Mung beans whole-wheat bread
I know what you have on mind when you hear the title of this, mung beans bread, immediately a dense thick bread image is coming up, not this time.
If any, this bread is nothing but dense, it’s airy and tender on the inside with a thick crust on the outside. The mung beans, to be accurate, it’s mung beans sprouts, blended with pumpkin seeds and quick oats are a great source of fibers and a rich nutty flavor.
Mung beans sprouts
It might sound strange getting mung beans inside a bread but the truth is, beside all its nutritional additions, it’s just delicious, the nutty fresh flavor of the mung beans gives the bread almost a pre-yeasted grain feeling and adds another layer of taste.
Sprouting mung beans is easy, just place them in a bowl of water, just barely covering the beans and cover with a towel for the night, lack of light is essential for the beans to sprout. Replace the water of the beans every 12 hours for about 1-2 days and you have mung beans sprouts. If you want them to sprout a bit more keep the bowl and replace the water for the 3rd day as well. The sprouts can be kept in the fridge for up to 4 days fresh and crispy.
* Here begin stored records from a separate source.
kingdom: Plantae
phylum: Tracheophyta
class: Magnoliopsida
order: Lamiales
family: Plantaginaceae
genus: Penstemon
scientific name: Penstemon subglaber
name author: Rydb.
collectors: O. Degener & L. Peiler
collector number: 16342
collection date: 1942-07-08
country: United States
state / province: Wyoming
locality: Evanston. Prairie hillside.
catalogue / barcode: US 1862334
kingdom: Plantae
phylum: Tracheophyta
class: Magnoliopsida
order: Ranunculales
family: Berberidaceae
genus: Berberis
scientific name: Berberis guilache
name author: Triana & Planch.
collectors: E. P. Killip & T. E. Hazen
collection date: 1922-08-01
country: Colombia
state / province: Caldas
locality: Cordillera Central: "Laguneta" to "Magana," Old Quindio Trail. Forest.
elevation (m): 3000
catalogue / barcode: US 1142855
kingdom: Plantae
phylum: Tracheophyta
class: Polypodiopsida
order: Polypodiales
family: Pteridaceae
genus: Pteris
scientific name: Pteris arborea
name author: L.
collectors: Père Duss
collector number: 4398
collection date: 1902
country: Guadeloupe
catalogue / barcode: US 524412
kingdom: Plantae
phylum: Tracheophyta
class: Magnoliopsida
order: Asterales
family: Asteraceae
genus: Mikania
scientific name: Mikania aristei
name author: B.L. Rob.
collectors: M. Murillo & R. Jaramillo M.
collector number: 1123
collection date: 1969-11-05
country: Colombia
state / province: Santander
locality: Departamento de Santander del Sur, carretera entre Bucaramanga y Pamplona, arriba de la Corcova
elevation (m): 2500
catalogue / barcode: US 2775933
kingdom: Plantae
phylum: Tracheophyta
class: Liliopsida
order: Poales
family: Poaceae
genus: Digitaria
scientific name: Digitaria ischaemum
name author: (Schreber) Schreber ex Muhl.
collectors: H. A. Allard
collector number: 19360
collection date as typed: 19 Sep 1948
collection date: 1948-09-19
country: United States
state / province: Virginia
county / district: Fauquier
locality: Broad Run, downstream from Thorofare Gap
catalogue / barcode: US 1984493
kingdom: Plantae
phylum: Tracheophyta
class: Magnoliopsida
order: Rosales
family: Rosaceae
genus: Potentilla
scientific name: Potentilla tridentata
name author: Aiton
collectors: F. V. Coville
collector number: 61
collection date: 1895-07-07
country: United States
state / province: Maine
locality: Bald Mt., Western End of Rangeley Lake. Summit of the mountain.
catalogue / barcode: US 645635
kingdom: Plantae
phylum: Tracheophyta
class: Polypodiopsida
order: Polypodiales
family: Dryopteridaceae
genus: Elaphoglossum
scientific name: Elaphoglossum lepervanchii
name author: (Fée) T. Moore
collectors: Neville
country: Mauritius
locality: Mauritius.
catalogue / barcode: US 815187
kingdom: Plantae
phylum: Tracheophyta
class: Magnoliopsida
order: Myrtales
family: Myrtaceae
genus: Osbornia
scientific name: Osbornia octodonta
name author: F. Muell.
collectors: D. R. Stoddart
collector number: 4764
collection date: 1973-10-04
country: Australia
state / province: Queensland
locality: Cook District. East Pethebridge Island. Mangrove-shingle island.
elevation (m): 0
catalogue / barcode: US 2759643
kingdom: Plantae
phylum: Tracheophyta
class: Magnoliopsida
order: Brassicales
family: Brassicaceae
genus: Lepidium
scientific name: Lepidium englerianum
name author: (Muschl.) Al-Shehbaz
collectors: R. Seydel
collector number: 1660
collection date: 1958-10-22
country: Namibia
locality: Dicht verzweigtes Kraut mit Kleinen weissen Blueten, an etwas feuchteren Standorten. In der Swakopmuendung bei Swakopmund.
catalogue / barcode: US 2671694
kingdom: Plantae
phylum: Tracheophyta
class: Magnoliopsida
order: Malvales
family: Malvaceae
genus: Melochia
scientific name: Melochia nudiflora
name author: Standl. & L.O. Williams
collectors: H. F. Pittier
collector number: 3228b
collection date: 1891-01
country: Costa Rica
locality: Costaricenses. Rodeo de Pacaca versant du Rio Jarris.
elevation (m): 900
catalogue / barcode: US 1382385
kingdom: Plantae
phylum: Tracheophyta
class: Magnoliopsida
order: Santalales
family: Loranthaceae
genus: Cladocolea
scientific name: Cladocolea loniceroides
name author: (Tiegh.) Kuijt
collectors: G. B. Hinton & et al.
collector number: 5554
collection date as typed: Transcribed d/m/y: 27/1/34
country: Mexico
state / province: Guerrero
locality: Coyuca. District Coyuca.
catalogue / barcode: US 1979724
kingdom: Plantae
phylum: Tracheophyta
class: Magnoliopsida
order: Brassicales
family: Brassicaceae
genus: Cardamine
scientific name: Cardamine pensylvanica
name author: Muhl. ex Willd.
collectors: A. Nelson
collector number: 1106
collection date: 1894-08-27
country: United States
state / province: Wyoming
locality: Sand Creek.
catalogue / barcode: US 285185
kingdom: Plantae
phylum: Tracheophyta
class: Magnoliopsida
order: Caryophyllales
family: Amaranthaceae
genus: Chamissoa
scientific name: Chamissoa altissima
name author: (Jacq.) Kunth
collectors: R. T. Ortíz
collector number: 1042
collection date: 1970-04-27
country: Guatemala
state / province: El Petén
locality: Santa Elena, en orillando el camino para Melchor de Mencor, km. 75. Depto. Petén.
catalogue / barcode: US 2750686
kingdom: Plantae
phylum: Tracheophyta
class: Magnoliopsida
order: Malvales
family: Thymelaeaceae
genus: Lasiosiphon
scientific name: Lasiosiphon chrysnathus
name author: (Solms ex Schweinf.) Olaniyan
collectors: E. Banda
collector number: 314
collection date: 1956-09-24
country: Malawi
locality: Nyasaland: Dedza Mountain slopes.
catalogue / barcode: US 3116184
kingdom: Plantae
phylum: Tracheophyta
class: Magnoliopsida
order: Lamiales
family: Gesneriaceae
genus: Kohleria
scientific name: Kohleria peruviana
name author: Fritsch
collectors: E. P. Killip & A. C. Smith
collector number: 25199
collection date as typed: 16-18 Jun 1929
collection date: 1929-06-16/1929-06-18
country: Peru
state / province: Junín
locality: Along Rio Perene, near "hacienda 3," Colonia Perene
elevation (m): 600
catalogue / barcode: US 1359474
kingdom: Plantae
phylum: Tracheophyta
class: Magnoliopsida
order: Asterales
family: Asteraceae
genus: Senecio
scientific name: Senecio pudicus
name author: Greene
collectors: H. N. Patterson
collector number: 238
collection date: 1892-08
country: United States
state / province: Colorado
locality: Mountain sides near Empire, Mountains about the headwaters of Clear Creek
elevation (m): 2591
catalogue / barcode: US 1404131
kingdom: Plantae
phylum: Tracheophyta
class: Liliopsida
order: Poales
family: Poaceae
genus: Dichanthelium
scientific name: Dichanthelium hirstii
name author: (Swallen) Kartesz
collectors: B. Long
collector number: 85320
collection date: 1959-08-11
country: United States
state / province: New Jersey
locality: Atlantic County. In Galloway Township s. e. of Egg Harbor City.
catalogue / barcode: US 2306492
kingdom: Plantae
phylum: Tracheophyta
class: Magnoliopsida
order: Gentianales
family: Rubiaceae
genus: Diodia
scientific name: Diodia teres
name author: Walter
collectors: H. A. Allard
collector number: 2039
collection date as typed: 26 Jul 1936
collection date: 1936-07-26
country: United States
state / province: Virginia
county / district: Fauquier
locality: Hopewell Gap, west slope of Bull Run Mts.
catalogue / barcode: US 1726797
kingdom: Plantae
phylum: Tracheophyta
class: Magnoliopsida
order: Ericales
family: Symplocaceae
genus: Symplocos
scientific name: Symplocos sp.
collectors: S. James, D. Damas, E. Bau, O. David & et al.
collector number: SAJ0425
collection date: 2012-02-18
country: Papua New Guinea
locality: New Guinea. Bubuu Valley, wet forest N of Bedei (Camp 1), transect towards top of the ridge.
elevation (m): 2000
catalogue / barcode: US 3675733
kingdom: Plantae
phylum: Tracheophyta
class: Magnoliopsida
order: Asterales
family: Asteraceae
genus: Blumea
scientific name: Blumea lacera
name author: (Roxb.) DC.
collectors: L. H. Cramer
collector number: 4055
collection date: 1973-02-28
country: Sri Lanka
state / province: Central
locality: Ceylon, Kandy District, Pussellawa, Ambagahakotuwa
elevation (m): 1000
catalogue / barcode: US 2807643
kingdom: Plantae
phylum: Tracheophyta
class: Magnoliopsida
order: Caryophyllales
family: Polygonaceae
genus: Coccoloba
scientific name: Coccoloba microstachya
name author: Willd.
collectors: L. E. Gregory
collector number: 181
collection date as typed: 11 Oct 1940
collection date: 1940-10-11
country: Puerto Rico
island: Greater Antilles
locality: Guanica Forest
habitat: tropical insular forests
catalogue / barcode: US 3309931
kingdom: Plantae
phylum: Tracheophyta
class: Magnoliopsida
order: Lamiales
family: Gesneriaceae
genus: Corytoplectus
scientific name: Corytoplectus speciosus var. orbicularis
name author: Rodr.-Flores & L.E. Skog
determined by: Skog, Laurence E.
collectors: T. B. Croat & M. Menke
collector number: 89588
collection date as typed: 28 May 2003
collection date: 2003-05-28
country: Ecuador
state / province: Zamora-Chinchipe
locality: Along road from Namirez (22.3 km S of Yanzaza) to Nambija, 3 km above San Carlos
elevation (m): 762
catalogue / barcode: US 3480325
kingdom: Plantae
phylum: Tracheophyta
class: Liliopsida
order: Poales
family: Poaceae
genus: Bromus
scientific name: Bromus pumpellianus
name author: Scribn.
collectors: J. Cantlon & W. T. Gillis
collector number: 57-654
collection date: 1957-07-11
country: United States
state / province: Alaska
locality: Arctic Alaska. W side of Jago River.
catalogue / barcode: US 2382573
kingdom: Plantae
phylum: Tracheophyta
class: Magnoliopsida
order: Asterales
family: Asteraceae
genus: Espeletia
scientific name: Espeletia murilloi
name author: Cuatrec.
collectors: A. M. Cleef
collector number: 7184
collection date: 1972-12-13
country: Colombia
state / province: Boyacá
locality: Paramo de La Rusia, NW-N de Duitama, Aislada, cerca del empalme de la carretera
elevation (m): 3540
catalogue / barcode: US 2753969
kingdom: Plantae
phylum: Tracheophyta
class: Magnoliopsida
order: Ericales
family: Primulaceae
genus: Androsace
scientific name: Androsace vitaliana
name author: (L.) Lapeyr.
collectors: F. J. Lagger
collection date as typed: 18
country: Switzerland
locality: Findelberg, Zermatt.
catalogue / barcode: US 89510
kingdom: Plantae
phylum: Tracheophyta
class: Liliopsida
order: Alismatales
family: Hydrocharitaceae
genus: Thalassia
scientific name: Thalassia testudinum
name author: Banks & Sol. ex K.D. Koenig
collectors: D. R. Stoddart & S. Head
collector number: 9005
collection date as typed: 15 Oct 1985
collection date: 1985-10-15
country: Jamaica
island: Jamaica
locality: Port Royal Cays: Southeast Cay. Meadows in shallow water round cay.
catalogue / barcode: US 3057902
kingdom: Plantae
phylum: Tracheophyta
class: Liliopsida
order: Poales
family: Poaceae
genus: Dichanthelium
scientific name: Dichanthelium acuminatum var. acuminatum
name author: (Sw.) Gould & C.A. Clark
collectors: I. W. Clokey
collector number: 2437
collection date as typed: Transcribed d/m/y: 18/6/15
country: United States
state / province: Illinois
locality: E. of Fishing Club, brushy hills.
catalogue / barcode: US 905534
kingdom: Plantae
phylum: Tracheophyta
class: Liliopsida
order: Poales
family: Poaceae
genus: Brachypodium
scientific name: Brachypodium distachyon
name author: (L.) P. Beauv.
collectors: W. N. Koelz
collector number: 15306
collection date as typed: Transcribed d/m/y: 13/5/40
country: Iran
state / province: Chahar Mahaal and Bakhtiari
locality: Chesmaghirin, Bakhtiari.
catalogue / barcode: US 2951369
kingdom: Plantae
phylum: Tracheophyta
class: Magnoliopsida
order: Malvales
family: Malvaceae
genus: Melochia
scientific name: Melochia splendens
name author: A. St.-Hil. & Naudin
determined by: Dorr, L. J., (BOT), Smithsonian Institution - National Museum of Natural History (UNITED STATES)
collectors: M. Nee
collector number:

Mung beans bread road to success
When it comes to flavor in breads without a proper sourdough, some kind of preferment is crucial in order to gain deep flavors. In the mung beans bread I have used Pâte Fermentée which is a dough made 12-16 hours prior to the main bread and contain a proper yeast activity.
The other flavor factor is the mashed mung beans sprouts, pumpkin seeds (roasted or raw) and quick oats, we mash them into a paste (doesn’t have to be super smooth) and add this amazing paste to the bread.
You will need to keep a close look for the bread hydration and adjust water or flour if needed because by adding mung beans, we need to keep in mind that they contain fluids and take under consideration refrigeration factor which adds fluids as well.